Although it is widely accepted that allergic asthma is driven by T helper type 2 (Th2)-polarized immune responses to innocuous environmental allergens, the mechanisms driving these aberrant immune responses remain elusive. Recent recognition of the importance of innate immune pathways in regulating adaptive immune responses have fueled investigation into the role of innate immune pathways in the pathogenesis of asthma. The phylogenetically ancient innate immune system, the complement system, is no exception. The emerging paradigm is that C3a production at the airway surface serves as a common pathway for the induction of Th2-mediated inflammatory responses to a variety of environmental triggers of asthma (i.e., allergens, pollutants, viral infections, cigarette smoke). In contrast, C5a plays a dual immunoregulatory role by protecting against the initial development of a Th2-polarized adaptive immune response via its ability to induce tolerogenic dendritic cell subsets. On the other hand, C5a drives type 2-mediated inflammatory responses once inflammation ensues.

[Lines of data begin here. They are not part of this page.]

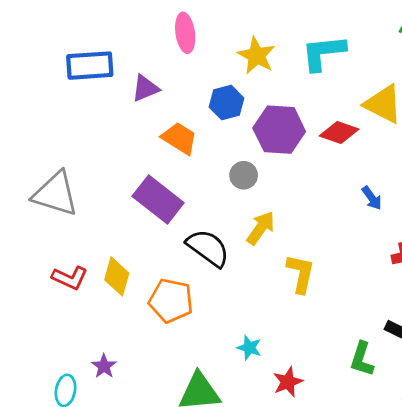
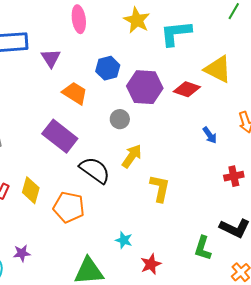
yellow star: (256, 56) -> (137, 20), moved
purple triangle: (145, 88) -> (51, 58), turned -40
purple star: (104, 366) -> (22, 253), turned 30

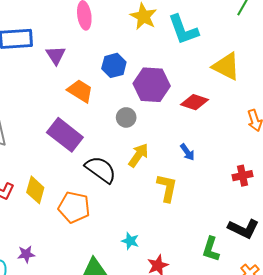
cyan L-shape: (176, 33) -> (183, 30), turned -104
red diamond: (187, 89) -> (195, 102), moved
blue arrow: (210, 135) -> (187, 152), moved

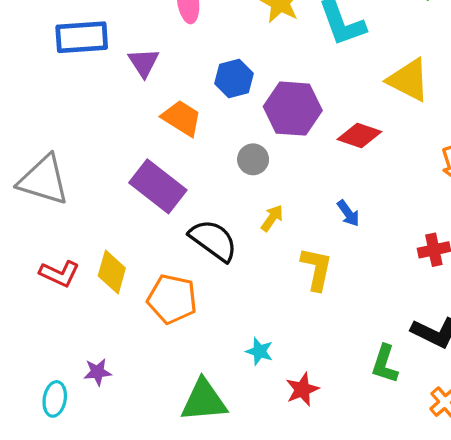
yellow arrow: (138, 155) -> (272, 218), size x0.7

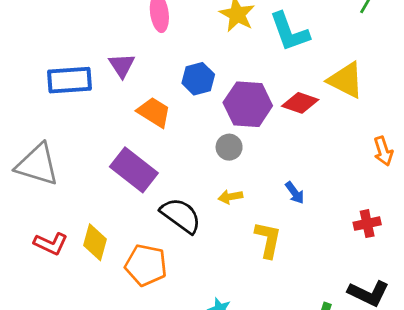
blue rectangle: (82, 37) -> (70, 80), moved
red diamond: (359, 136) -> (300, 103), moved
gray circle: (253, 159) -> (229, 147), moved
yellow arrow: (272, 218) -> (230, 197), turned -135

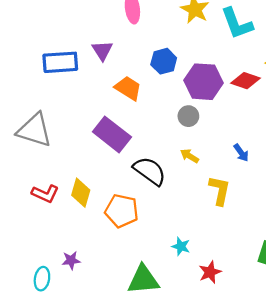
yellow arrow: (230, 197) -> (189, 156), turned 42

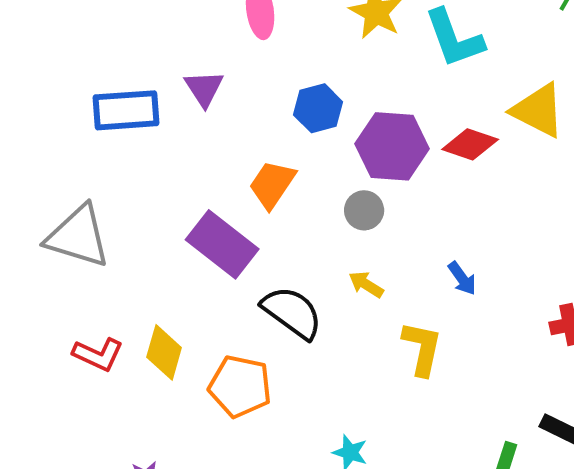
orange trapezoid: (128, 88) -> (272, 184), moved, turned -88

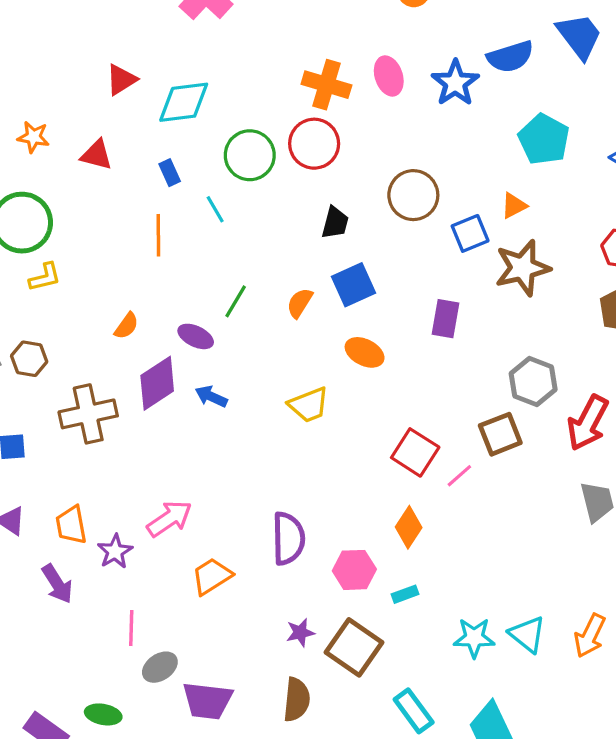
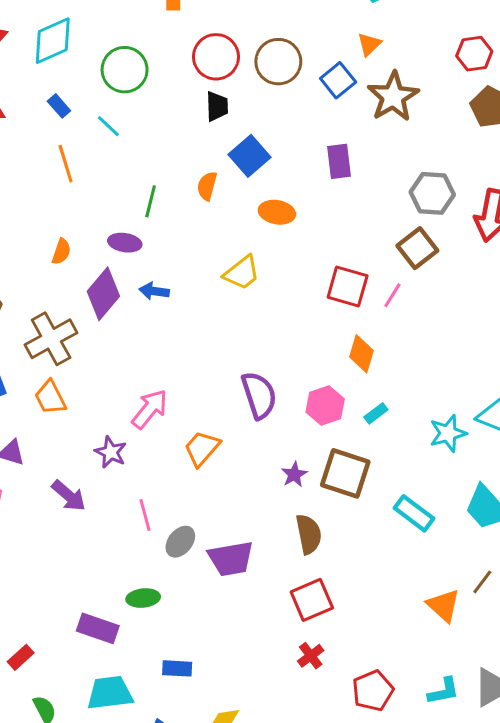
red circle: (314, 144) -> (216, 57), moved
orange trapezoid: (71, 525) -> (50, 397), moved

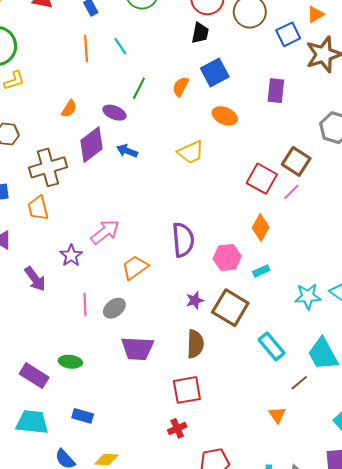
cyan line: (108, 126) -> (120, 46), moved
brown square: (417, 248) -> (296, 161), moved, turned -32
gray ellipse: (180, 542) -> (114, 308), moved
brown line: (482, 582) -> (299, 383), moved
orange triangle: (444, 605) -> (277, 415), size x0.7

Thus, alterations in the balance of generation of the various components of the complement pathway either due to environmental exposure changes or genetic alterations in genes of the complement cascade may underlie the recent rise in asthma prevalence in westernized countries.

Figure 1.

Immunoregulatory role of complement activation pathways in asthma. (A) C5/C5a production driven either by microbial infections or their by-products or allergens during allergen sensitization leads to development of immune tolerance to inhaled antigens through the preferential recruitment, survival, or activation of plasmacytoid dendritic cells (pDCs). pDCs suppress the generation of effector cells by myeloid dendritic cells (mDCs) by sending an unknown inhibitory signal to mDCs and to T lymphocytes (perhaps in the form of B7-H1:PD-1 [programmed death ligand-1] ligation). Alternatively, pDCs may directly stimulate the differentiation of Tregs (CD4+ CD25+ T lymphocytes), leading to the development of tolerance to inhaled antigens. (B) C5 deficiency or C5aR blockade during initial exposure to allergens leads to an increase in the numbers of mDCs compared with pDCs, leading to sensitization to inhaled antigens, thus releasing the inhibitory “brake” on T cell stimulation. mDCs also produce the Th2-selective chemokines CCL17 and CCL22, further intensifying Th2 effector cytokine production. Direct production of C3a or as a result of C5a blockade may also result in enhanced Th2 cytokine production through as yet unknown mechanisms. (C) During the effector phase, both C3a and C5a are generated through activation of the classical pathway, and through proteases released from inflammatory cells. C3 is further amplified through the direct induction by IL-4 and IL-13 in the airway epithelium. Both C5a and C3a are pro-allergic and play an important role in the recruitment and activation of inflammatory cells (i.e., eosinophils, mast cells) known to be important in the induction of the cardinal features of asthma, including airway hyperresponsiveness, mucus metaplasia, and airway remodeling.